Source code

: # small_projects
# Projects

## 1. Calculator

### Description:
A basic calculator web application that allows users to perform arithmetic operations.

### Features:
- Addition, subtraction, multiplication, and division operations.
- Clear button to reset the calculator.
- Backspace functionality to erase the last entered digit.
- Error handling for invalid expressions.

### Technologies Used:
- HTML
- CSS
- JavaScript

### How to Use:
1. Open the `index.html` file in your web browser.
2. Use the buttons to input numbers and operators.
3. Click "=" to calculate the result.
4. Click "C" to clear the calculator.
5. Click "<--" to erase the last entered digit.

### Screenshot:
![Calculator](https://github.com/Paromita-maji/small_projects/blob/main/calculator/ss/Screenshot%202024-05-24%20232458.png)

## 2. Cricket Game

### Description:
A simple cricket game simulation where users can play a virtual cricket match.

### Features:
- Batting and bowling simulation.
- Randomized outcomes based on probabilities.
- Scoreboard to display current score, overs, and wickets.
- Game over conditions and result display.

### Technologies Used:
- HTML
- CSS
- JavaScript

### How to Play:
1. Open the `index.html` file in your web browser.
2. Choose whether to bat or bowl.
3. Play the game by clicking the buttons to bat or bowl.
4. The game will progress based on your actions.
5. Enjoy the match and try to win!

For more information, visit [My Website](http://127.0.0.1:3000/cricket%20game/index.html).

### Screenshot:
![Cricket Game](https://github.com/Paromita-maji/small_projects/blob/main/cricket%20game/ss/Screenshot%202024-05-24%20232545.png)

********************

Using the material above, write out each entry again with nothing changed.

▸ **Answer to this problem**
Source code

: # small_projects
# Projects

## 1. Calculator

### Description:
A basic calculator web application that allows users to perform arithmetic operations.

### Features:
- Addition, subtraction, multiplication, and division operations.
- Clear button to reset the calculator.
- Backspace functionality to erase the last entered digit.
- Error handling for invalid expressions.

### Technologies Used:
- HTML
- CSS
- JavaScript

### How to Use:
1. Open the `index.html` file in your web browser.
2. Use the buttons to input numbers and operators.
3. Click "=" to calculate the result.
4. Click "C" to clear the calculator.
5. Click "<--" to erase the last entered digit.

### Screenshot:
![Calculator](https://github.com/Paromita-maji/small_projects/blob/main/calculator/ss/Screenshot%202024-05-24%20232458.png)

## 2. Cricket Game

### Description:
A simple cricket game simulation where users can play a virtual cricket match.

### Features:
- Batting and bowling simulation.
- Randomized outcomes based on probabilities.
- Scoreboard to display current score, overs, and wickets.
- Game over conditions and result display.

### Technologies Used:
- HTML
- CSS
- JavaScript

### How to Play:
1. Open the `index.html` file in your web browser.
2. Choose whether to bat or bowl.
3. Play the game by clicking the buttons to bat or bowl.
4. The game will progress based on your actions.
5. Enjoy the match and try to win!

For more information, visit [My Website](http://127.0.0.1:3000/cricket%20game/index.html).

### Screenshot:
![Cricket Game](https://github.com/Paromita-maji/small_projects/blob/main/cricket%20game/ss/Screenshot%202024-05-24%20232545.png)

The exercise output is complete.